Sep 22, 2019, 9:39:14 AM9/22/19

to

Mladen Gogala <gogala...@gmail.com> writes:

> You should be aware of the CAP theorem which says that you cannot have
> consistency, availability and partition tolerance at the same time. You
> can only have 2 of those things. Second, there is no need to re-invent
> the wheel. There are open source ERP systems in the wild, like Dolibarr
> or ERPNext. Since they are open source, you can use their data model to
> build your own system, Business case for ERP software is usually
> centralization of resource management and the savings that are the
> result of central resource management. Your design choice of going
> distributed seems to contradict the usual wisdom of centralizing the
> ERP systems. I don't say that it cannot work, but it may prove
> difficult.Last but not least: you should be aware that this is a
> massive undertaking and that you will need many programmers to complete
> the task. The only way to keep costs under control is to use Java ORM
> and an application server. Many people know how to use Java and JBoss
> and programmers are relatively easy to come by. All standard ORMs like
> Hibernate, MyBatis and Apache Cayenne support PostgreSQL.

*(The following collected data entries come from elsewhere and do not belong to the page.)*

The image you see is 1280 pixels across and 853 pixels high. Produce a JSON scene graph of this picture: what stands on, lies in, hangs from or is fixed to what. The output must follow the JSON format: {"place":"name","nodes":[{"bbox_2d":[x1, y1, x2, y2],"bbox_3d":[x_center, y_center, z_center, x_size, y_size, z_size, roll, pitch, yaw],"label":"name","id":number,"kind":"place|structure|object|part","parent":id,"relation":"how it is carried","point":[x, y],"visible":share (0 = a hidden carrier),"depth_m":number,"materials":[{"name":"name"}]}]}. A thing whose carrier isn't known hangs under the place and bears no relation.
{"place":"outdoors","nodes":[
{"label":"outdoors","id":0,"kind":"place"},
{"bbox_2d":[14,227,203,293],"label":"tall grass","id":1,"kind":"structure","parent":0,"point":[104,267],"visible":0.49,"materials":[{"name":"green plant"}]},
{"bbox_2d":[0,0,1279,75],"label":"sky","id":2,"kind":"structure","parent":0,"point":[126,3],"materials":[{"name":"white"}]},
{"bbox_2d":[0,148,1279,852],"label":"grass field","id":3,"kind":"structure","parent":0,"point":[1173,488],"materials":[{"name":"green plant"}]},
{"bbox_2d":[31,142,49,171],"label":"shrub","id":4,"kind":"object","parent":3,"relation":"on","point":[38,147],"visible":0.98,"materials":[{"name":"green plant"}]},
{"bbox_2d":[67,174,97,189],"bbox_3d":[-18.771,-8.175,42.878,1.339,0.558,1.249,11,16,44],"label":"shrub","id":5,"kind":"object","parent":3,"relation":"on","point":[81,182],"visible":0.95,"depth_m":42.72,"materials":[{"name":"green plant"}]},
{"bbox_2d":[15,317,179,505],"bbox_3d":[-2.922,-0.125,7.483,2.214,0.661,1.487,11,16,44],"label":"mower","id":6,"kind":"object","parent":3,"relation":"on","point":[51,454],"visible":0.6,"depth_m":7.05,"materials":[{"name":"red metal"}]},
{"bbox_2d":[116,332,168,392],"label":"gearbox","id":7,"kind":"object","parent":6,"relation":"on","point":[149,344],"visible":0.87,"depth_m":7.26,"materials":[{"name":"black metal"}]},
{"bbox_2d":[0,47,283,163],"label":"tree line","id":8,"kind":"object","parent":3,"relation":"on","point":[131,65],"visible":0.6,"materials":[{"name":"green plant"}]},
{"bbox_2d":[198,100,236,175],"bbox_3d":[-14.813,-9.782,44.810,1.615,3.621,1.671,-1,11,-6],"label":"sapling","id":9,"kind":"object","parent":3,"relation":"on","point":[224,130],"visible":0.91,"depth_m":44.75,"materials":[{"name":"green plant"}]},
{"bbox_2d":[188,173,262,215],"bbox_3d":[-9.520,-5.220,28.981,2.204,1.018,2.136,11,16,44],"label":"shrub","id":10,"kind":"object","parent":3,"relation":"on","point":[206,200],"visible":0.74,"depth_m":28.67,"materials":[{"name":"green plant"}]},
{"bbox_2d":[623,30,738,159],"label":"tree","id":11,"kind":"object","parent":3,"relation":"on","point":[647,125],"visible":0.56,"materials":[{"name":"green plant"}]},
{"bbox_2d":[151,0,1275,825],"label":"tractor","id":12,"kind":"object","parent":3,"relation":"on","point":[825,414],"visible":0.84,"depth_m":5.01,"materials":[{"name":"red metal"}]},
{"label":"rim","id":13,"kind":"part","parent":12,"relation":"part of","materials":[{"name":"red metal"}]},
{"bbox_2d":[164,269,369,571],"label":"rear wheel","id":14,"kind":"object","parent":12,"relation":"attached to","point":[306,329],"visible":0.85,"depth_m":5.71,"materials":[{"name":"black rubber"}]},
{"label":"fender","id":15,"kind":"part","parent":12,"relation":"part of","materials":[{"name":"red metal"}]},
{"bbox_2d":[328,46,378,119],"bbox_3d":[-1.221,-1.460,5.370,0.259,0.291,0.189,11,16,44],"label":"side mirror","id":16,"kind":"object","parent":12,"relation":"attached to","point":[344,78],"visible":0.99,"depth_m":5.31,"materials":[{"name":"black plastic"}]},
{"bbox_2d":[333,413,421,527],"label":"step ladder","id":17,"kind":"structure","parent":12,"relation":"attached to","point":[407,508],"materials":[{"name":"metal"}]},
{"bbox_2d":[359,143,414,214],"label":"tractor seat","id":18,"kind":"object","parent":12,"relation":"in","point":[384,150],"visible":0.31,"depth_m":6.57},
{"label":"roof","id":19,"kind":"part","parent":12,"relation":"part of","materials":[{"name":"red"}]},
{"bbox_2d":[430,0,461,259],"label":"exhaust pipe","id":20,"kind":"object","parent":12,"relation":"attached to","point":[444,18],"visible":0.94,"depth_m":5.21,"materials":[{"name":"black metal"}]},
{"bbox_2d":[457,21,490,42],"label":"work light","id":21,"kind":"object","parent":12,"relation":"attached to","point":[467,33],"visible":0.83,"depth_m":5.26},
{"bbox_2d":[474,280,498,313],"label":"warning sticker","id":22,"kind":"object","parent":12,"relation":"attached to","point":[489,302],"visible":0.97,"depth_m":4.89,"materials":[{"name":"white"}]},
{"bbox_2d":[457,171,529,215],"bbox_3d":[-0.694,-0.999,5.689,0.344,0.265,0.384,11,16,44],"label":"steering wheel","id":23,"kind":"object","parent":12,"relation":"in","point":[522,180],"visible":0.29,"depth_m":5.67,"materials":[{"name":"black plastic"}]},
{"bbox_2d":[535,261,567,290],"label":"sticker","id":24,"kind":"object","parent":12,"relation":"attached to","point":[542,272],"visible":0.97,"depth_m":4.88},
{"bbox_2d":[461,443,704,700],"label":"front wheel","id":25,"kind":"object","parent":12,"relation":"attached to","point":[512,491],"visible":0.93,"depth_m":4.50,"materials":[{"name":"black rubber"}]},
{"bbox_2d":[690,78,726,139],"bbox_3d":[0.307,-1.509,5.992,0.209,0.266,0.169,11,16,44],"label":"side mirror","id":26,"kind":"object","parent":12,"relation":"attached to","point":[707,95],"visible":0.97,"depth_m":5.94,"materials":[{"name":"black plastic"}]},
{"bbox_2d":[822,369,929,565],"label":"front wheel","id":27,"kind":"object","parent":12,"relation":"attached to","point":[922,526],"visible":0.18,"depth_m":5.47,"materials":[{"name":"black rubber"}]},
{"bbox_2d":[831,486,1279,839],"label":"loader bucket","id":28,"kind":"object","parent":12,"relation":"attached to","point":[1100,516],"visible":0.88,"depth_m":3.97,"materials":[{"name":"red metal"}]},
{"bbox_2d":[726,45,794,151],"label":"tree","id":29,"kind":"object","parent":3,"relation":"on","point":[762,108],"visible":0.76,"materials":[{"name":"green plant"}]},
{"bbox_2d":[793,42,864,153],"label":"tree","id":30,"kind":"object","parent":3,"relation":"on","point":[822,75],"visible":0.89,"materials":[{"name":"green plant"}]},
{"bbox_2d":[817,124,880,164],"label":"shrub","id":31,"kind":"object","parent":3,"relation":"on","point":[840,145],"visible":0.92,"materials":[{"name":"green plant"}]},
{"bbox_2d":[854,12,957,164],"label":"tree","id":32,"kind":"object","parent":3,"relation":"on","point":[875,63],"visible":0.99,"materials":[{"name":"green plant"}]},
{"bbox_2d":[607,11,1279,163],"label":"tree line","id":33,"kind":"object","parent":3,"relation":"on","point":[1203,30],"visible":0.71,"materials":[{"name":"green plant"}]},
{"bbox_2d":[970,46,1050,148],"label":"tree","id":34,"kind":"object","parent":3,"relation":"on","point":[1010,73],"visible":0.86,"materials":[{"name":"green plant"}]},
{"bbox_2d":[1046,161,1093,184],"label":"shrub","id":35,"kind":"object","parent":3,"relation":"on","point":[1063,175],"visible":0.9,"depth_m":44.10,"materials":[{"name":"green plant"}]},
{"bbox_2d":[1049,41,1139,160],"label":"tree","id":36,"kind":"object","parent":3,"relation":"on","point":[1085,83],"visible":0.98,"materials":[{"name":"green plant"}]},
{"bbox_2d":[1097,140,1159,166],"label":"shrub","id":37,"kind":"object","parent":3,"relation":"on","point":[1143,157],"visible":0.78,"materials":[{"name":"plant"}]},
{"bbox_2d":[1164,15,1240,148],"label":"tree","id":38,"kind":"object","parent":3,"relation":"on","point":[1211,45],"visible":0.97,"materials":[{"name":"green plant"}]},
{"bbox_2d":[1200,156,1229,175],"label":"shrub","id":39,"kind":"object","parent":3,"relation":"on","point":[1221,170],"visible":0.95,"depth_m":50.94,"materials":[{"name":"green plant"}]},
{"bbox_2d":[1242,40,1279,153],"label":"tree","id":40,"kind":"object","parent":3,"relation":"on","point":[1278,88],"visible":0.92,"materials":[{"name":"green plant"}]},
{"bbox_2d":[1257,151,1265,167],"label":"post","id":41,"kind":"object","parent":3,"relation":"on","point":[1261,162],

I'll be running the system in a manufacturing scenario. Consistency and
availability are highly desirable in this case. Various sensors will be
setting state in the manufacturing process and every stage of product
must be aware of the correct states all the time.

Finally I decided to create a centralized database. I am using Rust with
Diesel ORM. It runs really fast on Raspberry Pi attached to the sensors.

--
Pankaj Jangid